[Stored entries]

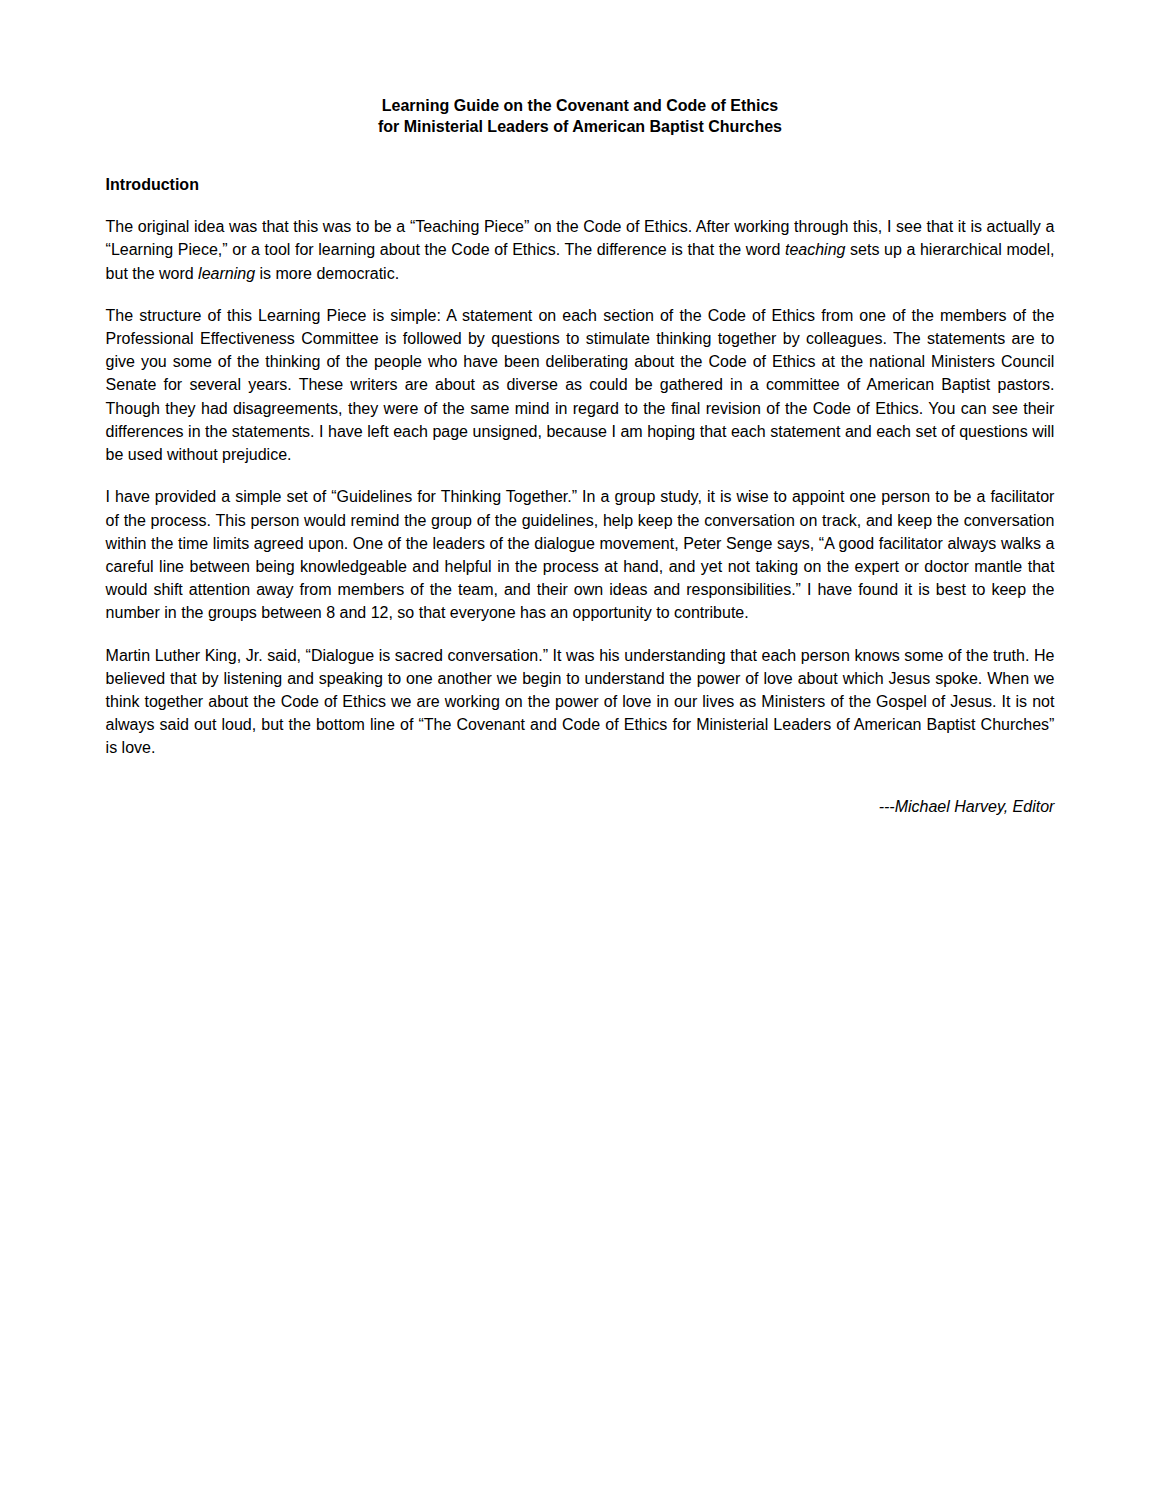Learning Guide on the Covenant and Code of Ethics
for Ministerial Leaders of American Baptist Churches
Introduction
The original idea was that this was to be a “Teaching Piece” on the Code of Ethics. After working through this, I see that it is actually a “Learning Piece,” or a tool for learning about the Code of Ethics. The difference is that the word teaching sets up a hierarchical model, but the word learning is more democratic.
The structure of this Learning Piece is simple: A statement on each section of the Code of Ethics from one of the members of the Professional Effectiveness Committee is followed by questions to stimulate thinking together by colleagues. The statements are to give you some of the thinking of the people who have been deliberating about the Code of Ethics at the national Ministers Council Senate for several years. These writers are about as diverse as could be gathered in a committee of American Baptist pastors. Though they had disagreements, they were of the same mind in regard to the final revision of the Code of Ethics. You can see their differences in the statements. I have left each page unsigned, because I am hoping that each statement and each set of questions will be used without prejudice.
I have provided a simple set of “Guidelines for Thinking Together.” In a group study, it is wise to appoint one person to be a facilitator of the process. This person would remind the group of the guidelines, help keep the conversation on track, and keep the conversation within the time limits agreed upon. One of the leaders of the dialogue movement, Peter Senge says, “A good facilitator always walks a careful line between being knowledgeable and helpful in the process at hand, and yet not taking on the expert or doctor mantle that would shift attention away from members of the team, and their own ideas and responsibilities.” I have found it is best to keep the number in the groups between 8 and 12, so that everyone has an opportunity to contribute.
Martin Luther King, Jr. said, “Dialogue is sacred conversation.” It was his understanding that each person knows some of the truth. He believed that by listening and speaking to one another we begin to understand the power of love about which Jesus spoke. When we think together about the Code of Ethics we are working on the power of love in our lives as Ministers of the Gospel of Jesus. It is not always said out loud, but the bottom line of “The Covenant and Code of Ethics for Ministerial Leaders of American Baptist Churches” is love.
---Michael Harvey, Editor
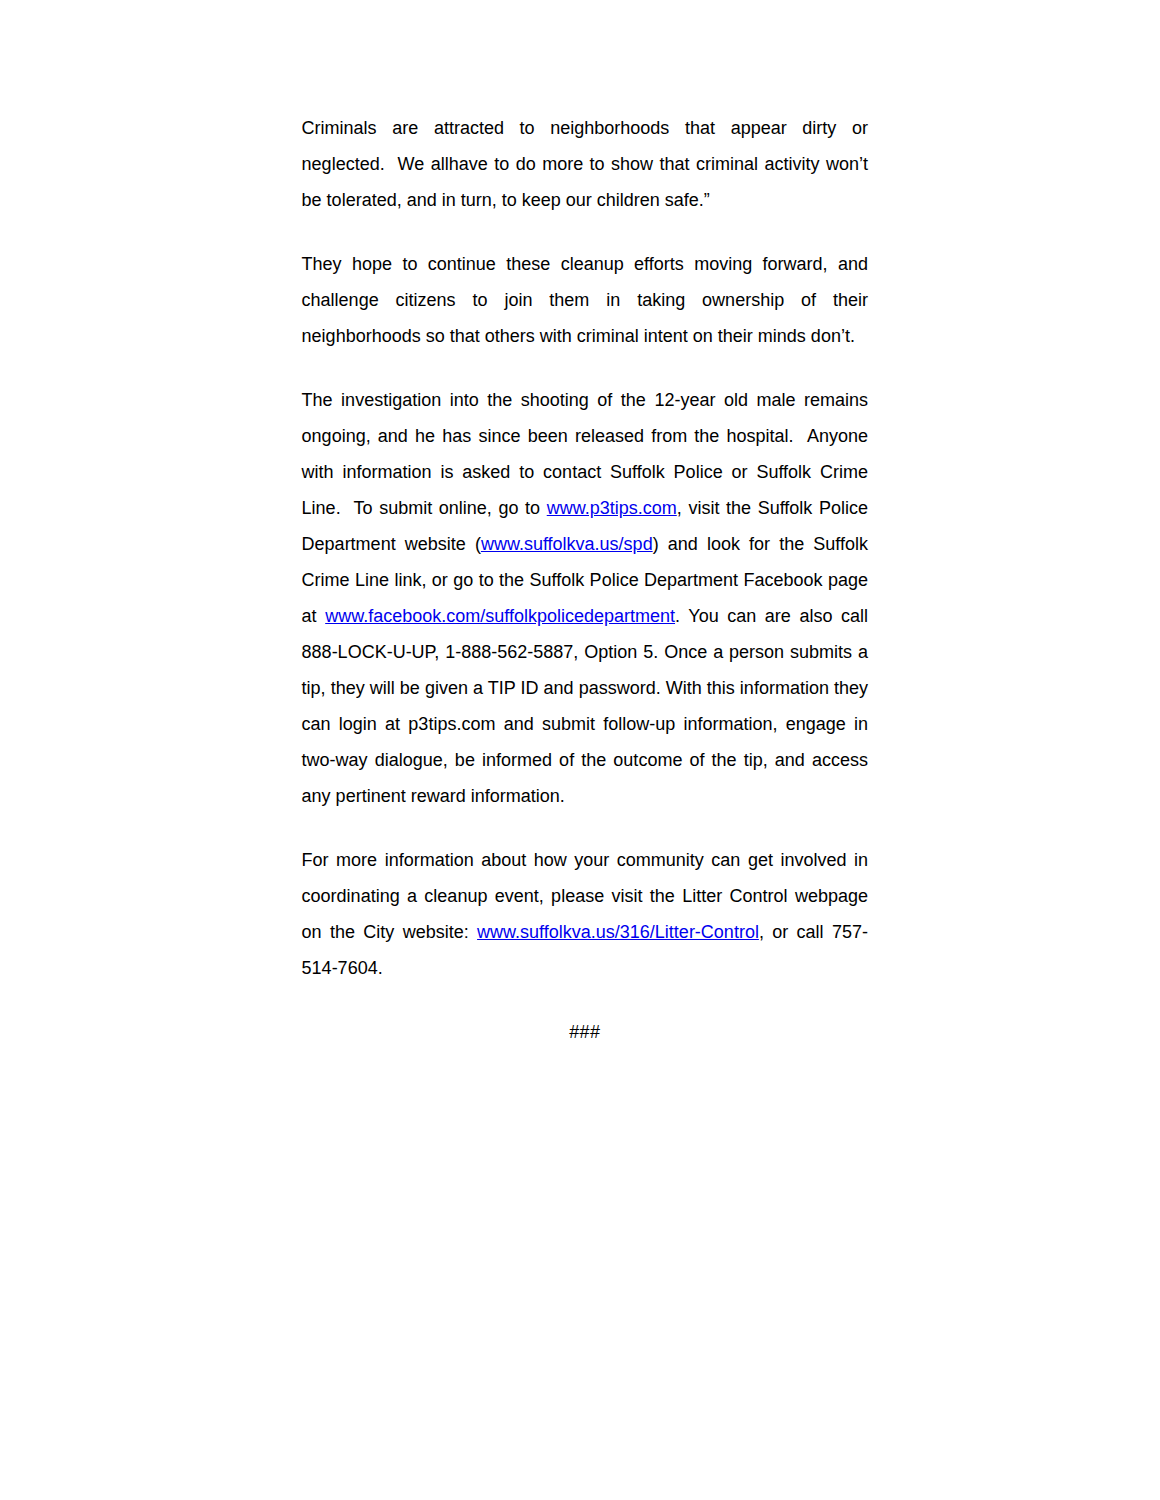Criminals are attracted to neighborhoods that appear dirty or neglected. We allhave to do more to show that criminal activity won’t be tolerated, and in turn, to keep our children safe.”
They hope to continue these cleanup efforts moving forward, and challenge citizens to join them in taking ownership of their neighborhoods so that others with criminal intent on their minds don’t.
The investigation into the shooting of the 12-year old male remains ongoing, and he has since been released from the hospital. Anyone with information is asked to contact Suffolk Police or Suffolk Crime Line. To submit online, go to www.p3tips.com, visit the Suffolk Police Department website (www.suffolkva.us/spd) and look for the Suffolk Crime Line link, or go to the Suffolk Police Department Facebook page at www.facebook.com/suffolkpolicedepartment. You can are also call 888-LOCK-U-UP, 1-888-562-5887, Option 5. Once a person submits a tip, they will be given a TIP ID and password. With this information they can login at p3tips.com and submit follow-up information, engage in two-way dialogue, be informed of the outcome of the tip, and access any pertinent reward information.
For more information about how your community can get involved in coordinating a cleanup event, please visit the Litter Control webpage on the City website: www.suffolkva.us/316/Litter-Control, or call 757-514-7604.
###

Activity: Show every line above where "visit" is found.

Reply:
The investigation into the shooting of the 12-year old male remains ongoing, and he has since been released from the hospital. Anyone with information is asked to contact Suffolk Police or Suffolk Crime Line. To submit online, go to www.p3tips.com, visit the Suffolk Police Department website (www.suffolkva.us/spd) and look for the Suffolk Crime Line link, or go to the Suffolk Police Department Facebook page at www.facebook.com/suffolkpolicedepartment. You can are also call 888-LOCK-U-UP, 1-888-562-5887, Option 5. Once a person submits a tip, they will be given a TIP ID and password. With this information they can login at p3tips.com and submit follow-up information, engage in two-way dialogue, be informed of the outcome of the tip, and access any pertinent reward information.
For more information about how your community can get involved in coordinating a cleanup event, please visit the Litter Control webpage on the City website: www.suffolkva.us/316/Litter-Control, or call 757-514-7604.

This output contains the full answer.